Leanabell-Prover-V2 has applications in:

  • 🧮 Formal math education (auto-grading student proofs)

  • 🛡️ Verified software development (proof assistants)

  • 📚 Knowledge graph formalization

  • 🧠 AI agents with provable reasoning

  • 🧑‍🏫 Lean 4 learning tools and tutors

17. Implications for Education and Research

This model offers:

  • 🏫 Curriculum tools for Lean 4 courses

  • 🧑‍🎓 Research assistants for theorem formalization

  • 🧠 Automated insights into proof strategies

  • 🌐 Multilingual expansion possibilities (future work)

It makes formal logic accessible at scale — a huge leap for educational equity.

18. Future Directions

Planned improvements:

  • 🔍 Integrate with Coq and Isabelle for multi-prover compatibility

  • 🧩 Add symbolic reasoning tools (e.g., Lean tactics recommender)

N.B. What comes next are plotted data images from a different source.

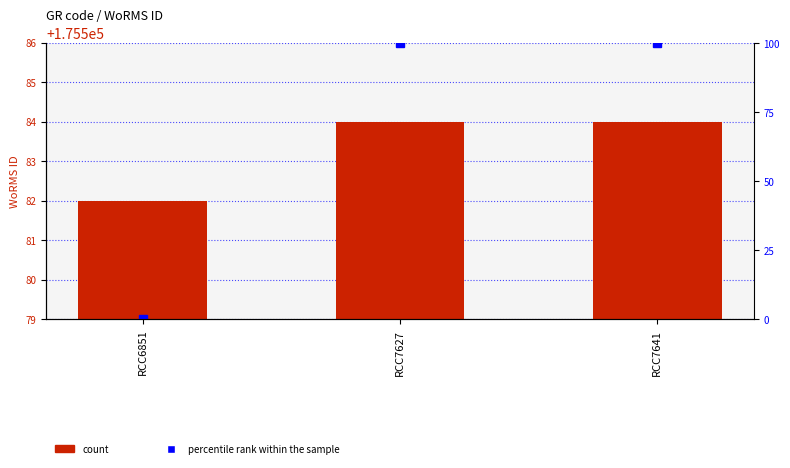

List the series in order of their peak value, lowest first.

percentile rank within the sample, WoRMS ID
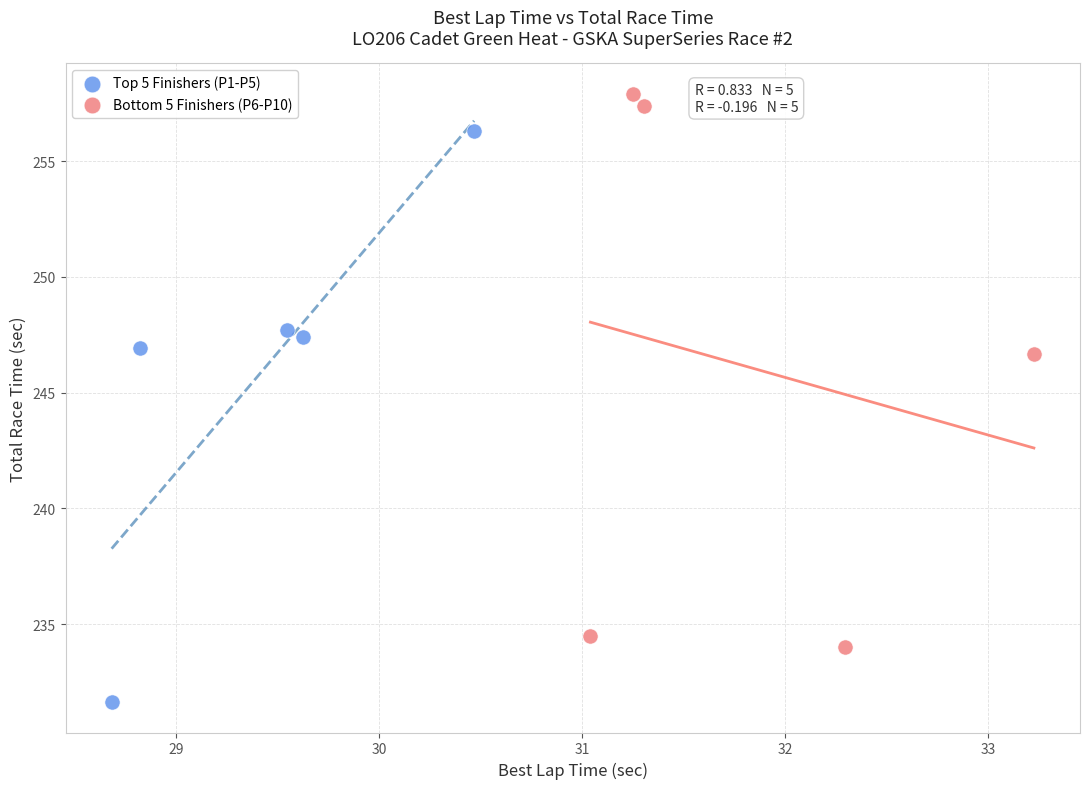

What are all the series names shown in the legend?

Top 5 Finishers (P1-P5), Bottom 5 Finishers (P6-P10)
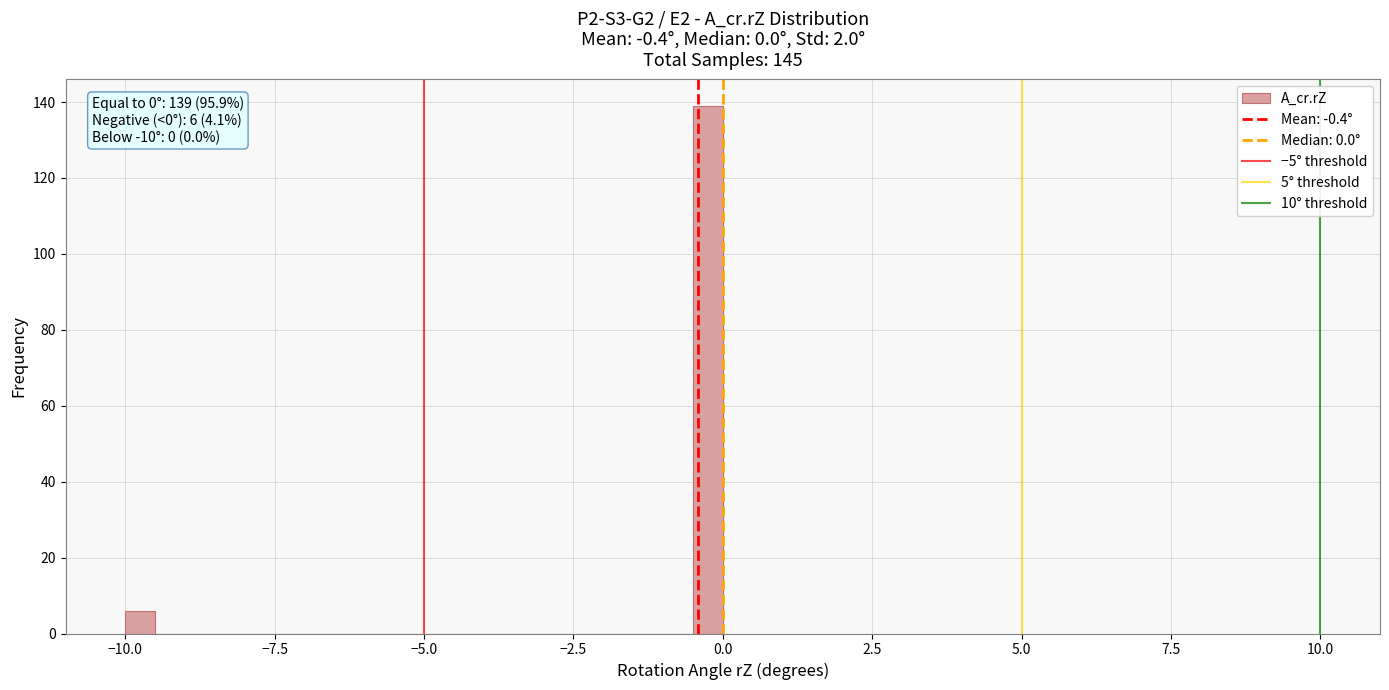

Around what value on the x-axis is the tallest bar? Give the approximate position of its centre, as read against the axis.

0.0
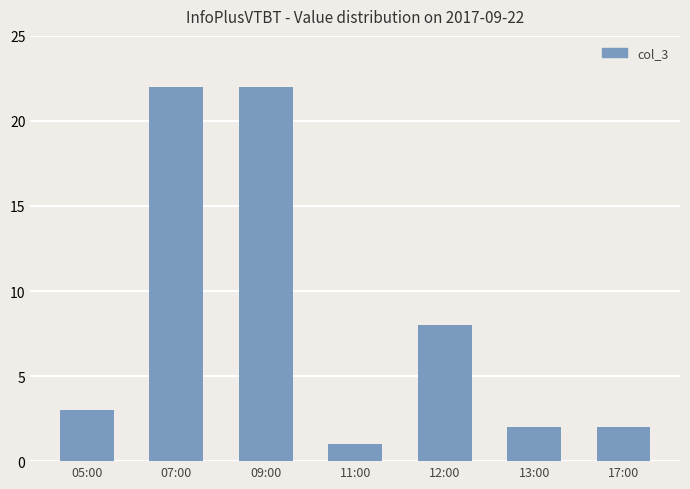

What is the label of the 5th bar from the left?

12:00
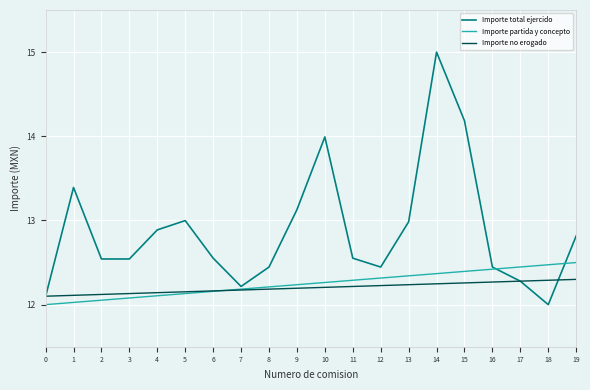

What is the maximum value shown in the chart?

15.0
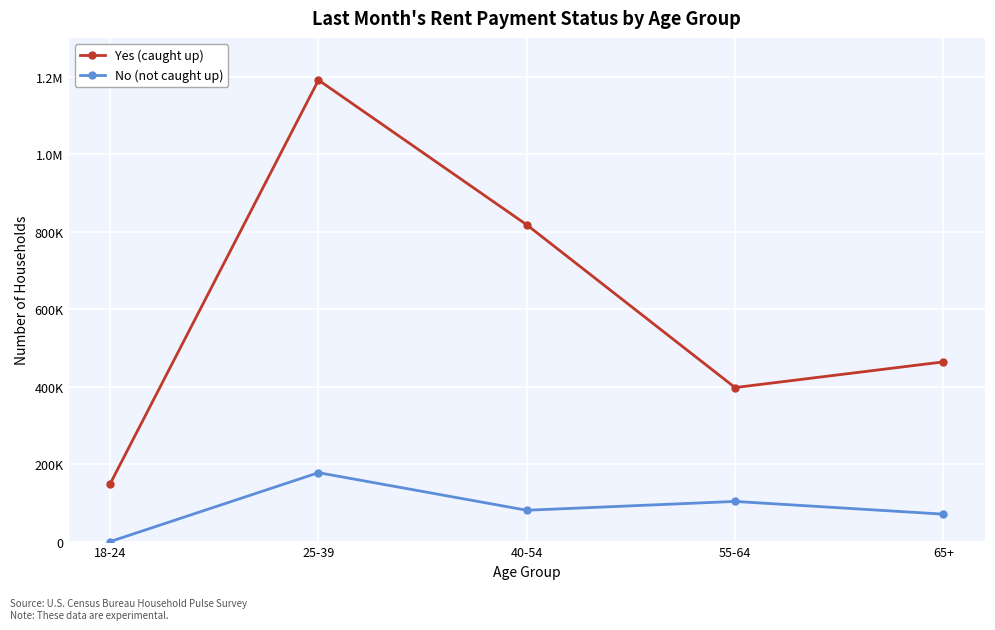

Where is the first local maximum for No (not caught up)?

25-39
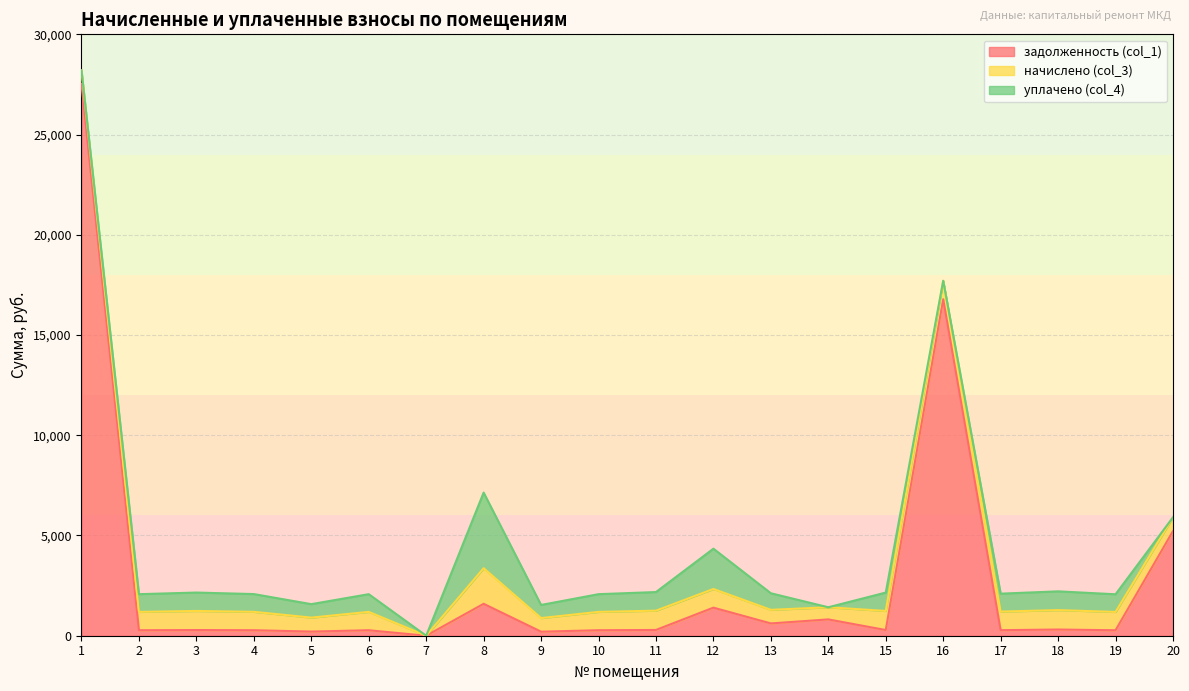

At how many categories does at least one series exceed 4115?

3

  • 📊 Improve pass@1 performance via smarter rewards

  • 🌍 Expand multilingual prompts

  • 🚀 Scale to 13B+ parameter checkpoints

19. Conclusion

Leanabell-Prover-V2 stands as a landmark achievement in formal theorem proving using LLMs. By embedding verifier feedback directly into RL training, it creates self-correcting, verifiable, and highly capable proof-generating models.

This work not only improves mathematical reasoning in machines but also offers a blueprint for combining LLMs with formal systems in any discipline — from math and code to law and science.